Mine never has for the last 3 years. He slows down a bit and doesn't eat nearly as much. I don't change much come winter i shorten the light time a bit but the natural cooling is enough for him. DaveDragon has more experiance with blues, but he also notice that they don't hibernate.


----------



## MIKE-ZILLA (Sep 23, 2009)

DAVE DRAGON breeds blues and he said they dont hybernate.


----------



## DaveDragon (Sep 23, 2009)

Yes, ours don't hibernate. We see them every few days but obviously we aren't there all day watching them, so they probably get up most days to bask a little. I reduce the light period from 12 hours to 8 hours. I offer food on the weekend IF we see them. Our Red does go down for 2 or 3 months.


----------



## Toby_H (Oct 14, 2009)

If I understand correctly... Blue Tegus are the same species as Arg. Black and Whites... they are just a diffeent "color morph". 
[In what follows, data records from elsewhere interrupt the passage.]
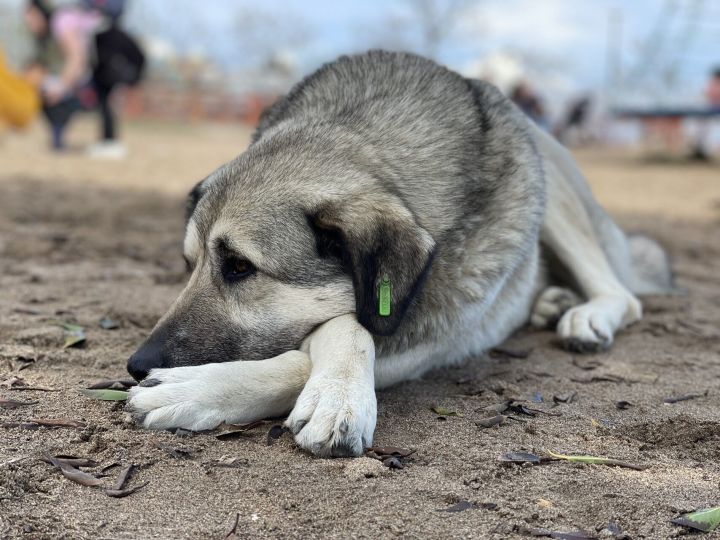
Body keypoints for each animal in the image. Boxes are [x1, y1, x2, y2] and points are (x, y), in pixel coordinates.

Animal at [125, 50, 676, 456]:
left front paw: (200, 390)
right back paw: (550, 301)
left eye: (240, 267)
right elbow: (341, 329)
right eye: (189, 265)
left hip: (554, 182)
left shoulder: (428, 332)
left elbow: (338, 334)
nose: (135, 364)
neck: (358, 133)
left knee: (623, 295)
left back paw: (586, 314)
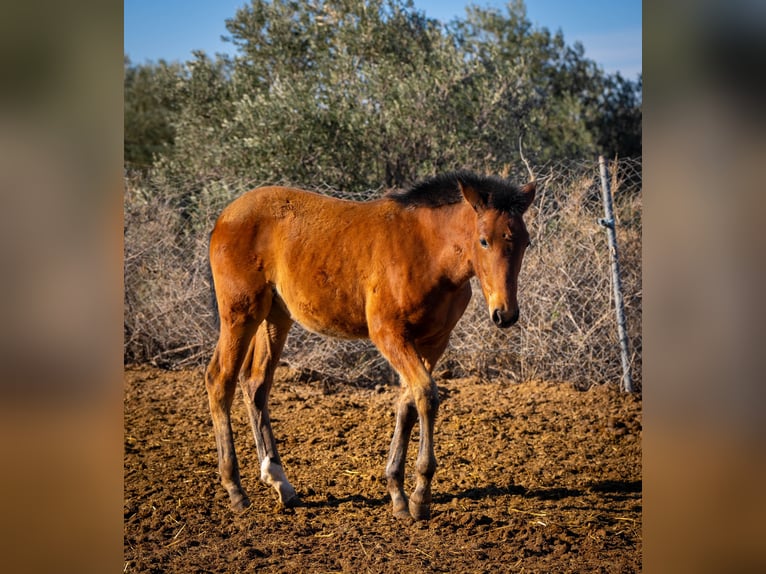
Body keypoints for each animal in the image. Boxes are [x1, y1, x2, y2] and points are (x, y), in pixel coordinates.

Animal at [207, 171, 536, 520]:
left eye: (525, 241)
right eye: (484, 240)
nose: (505, 314)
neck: (428, 252)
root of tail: (225, 217)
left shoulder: (433, 341)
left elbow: (409, 402)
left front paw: (398, 492)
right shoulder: (389, 334)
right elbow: (426, 395)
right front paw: (420, 496)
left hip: (275, 317)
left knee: (256, 384)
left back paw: (279, 481)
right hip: (240, 315)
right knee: (220, 380)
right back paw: (235, 488)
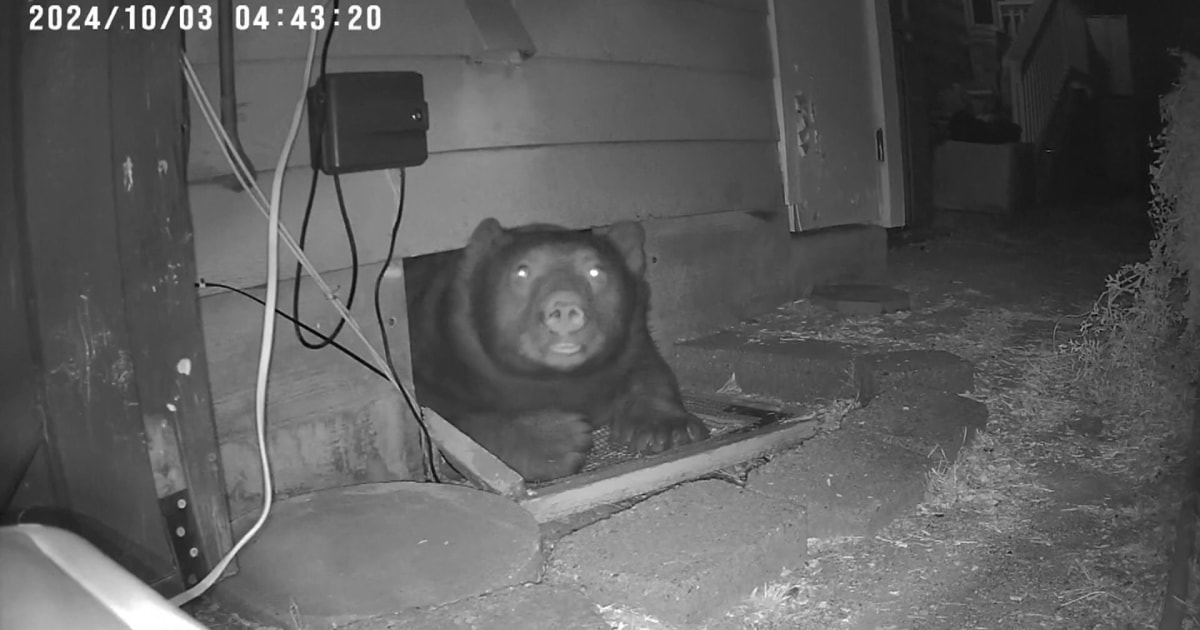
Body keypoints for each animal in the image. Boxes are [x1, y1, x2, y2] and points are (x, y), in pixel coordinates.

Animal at [405, 217, 710, 482]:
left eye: (596, 271)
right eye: (522, 270)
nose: (564, 308)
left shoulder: (633, 336)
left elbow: (647, 366)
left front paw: (666, 427)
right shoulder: (437, 349)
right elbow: (440, 415)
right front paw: (555, 439)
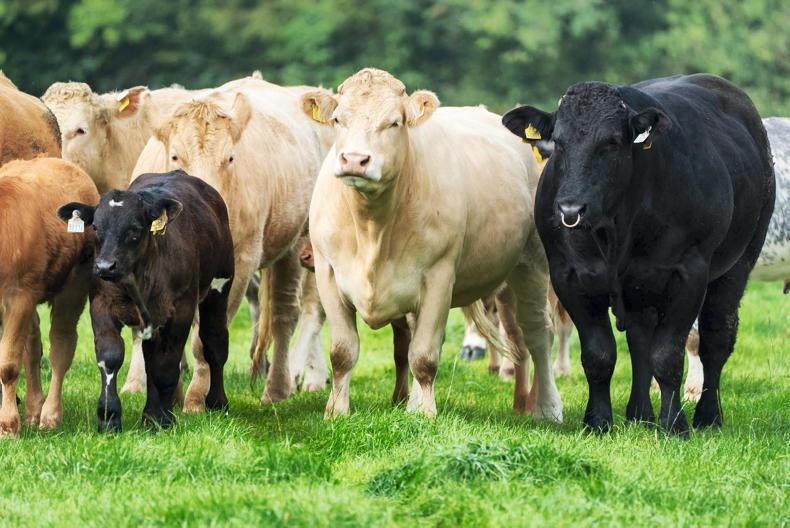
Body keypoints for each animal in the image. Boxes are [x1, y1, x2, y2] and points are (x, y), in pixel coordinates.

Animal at [0, 158, 98, 436]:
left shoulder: (18, 297)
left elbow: (7, 365)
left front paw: (8, 425)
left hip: (74, 284)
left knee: (61, 346)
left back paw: (50, 415)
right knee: (33, 347)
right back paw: (34, 409)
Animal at [58, 171, 234, 431]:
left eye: (134, 229)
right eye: (96, 227)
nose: (105, 266)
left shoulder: (180, 311)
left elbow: (167, 365)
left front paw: (163, 419)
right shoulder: (101, 305)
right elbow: (112, 357)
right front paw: (109, 417)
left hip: (220, 287)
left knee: (214, 342)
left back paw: (217, 402)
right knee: (151, 357)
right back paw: (150, 414)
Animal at [133, 78, 335, 411]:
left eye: (229, 157)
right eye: (175, 157)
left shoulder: (237, 265)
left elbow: (206, 337)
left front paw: (196, 398)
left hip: (295, 244)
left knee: (283, 314)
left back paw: (277, 388)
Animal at [302, 68, 562, 420]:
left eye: (394, 122)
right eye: (338, 119)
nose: (355, 160)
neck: (372, 227)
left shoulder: (439, 278)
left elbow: (424, 356)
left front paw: (424, 413)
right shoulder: (328, 274)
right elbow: (344, 352)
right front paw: (337, 410)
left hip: (532, 262)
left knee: (537, 333)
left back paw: (547, 407)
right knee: (517, 336)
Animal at [503, 74, 775, 436]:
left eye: (612, 142)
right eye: (558, 143)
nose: (571, 208)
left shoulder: (688, 274)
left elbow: (668, 354)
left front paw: (675, 424)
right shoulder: (569, 276)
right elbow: (599, 354)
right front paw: (597, 421)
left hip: (738, 264)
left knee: (717, 338)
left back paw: (707, 416)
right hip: (639, 288)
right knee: (640, 339)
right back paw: (639, 414)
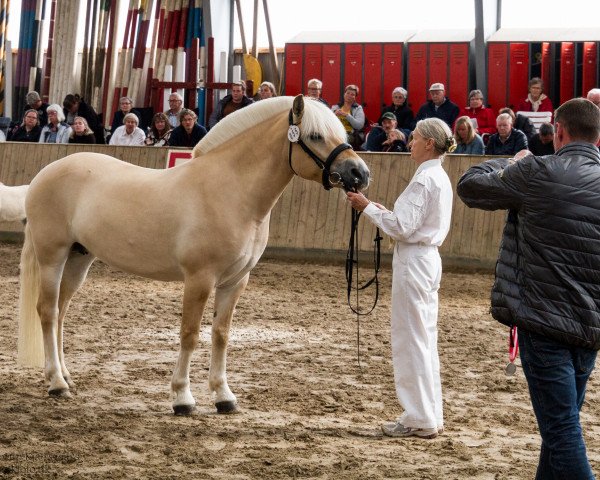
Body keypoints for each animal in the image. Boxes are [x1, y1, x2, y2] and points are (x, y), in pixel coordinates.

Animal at [17, 95, 370, 414]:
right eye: (315, 135)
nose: (360, 173)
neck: (230, 191)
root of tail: (45, 174)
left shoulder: (235, 282)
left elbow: (221, 335)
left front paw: (224, 397)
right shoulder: (200, 279)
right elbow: (190, 334)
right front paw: (182, 398)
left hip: (79, 258)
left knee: (61, 312)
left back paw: (66, 377)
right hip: (52, 257)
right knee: (47, 311)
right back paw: (56, 383)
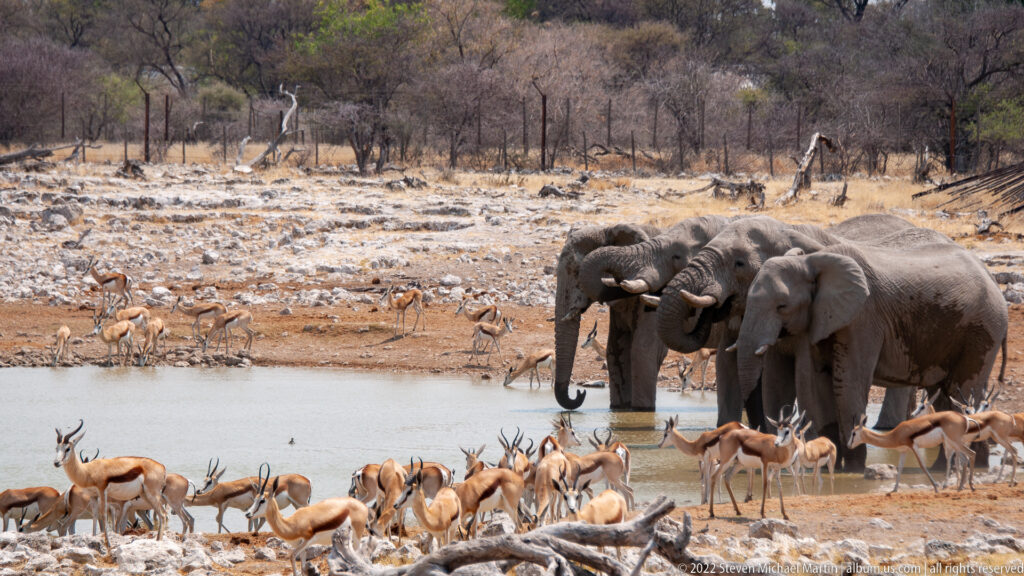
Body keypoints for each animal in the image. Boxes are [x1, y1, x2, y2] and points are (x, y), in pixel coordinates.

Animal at [553, 217, 731, 411]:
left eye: (576, 272)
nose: (580, 394)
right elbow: (615, 350)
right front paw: (620, 410)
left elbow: (642, 350)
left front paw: (642, 411)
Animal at [734, 230, 1008, 474]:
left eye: (782, 306)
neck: (811, 262)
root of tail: (992, 278)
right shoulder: (821, 319)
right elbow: (818, 382)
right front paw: (834, 463)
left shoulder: (863, 318)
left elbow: (848, 382)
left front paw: (853, 468)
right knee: (942, 393)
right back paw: (946, 467)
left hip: (982, 329)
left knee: (964, 387)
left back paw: (974, 465)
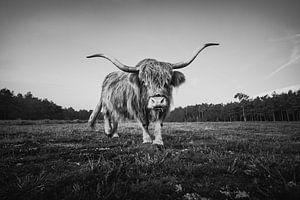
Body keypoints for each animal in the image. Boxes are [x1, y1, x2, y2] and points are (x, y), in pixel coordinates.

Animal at [86, 43, 218, 145]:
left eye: (167, 81)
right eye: (144, 82)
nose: (157, 101)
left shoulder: (164, 107)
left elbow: (158, 123)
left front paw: (158, 141)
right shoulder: (137, 107)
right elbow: (144, 123)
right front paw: (147, 139)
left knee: (115, 117)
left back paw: (115, 134)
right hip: (106, 102)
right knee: (106, 114)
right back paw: (109, 131)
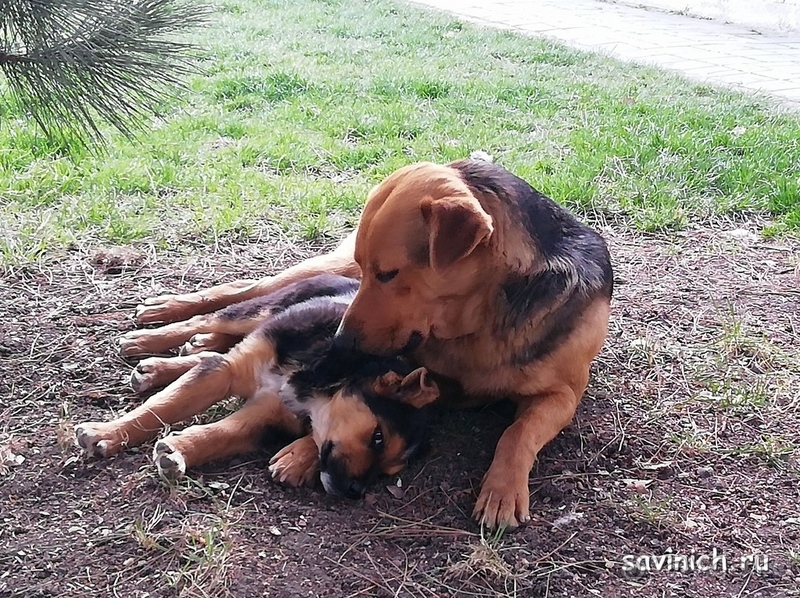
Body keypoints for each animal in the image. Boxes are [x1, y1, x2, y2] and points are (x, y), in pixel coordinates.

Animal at [74, 276, 438, 496]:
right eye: (378, 437)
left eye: (389, 472)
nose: (354, 494)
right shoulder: (229, 371)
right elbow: (161, 408)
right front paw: (106, 433)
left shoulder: (267, 413)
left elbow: (221, 433)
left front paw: (179, 451)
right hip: (261, 310)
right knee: (209, 319)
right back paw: (147, 335)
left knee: (207, 350)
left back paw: (158, 366)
If this understanding is accurate, then their needs/care would be the same...

I'm very curious as to whether or not they are truly different color morphs of the same species... and if so whether or not they pass their blue coloration via mendelaian inheritance...


----------



## DaveDragon (Oct 14, 2009)

I think they are a variation, probably should be a sub species. They breed later, they hatch black & gold with no green head vs. the B&W's hatch black & white with green heads. Other than that I believe their care should be the same.


----------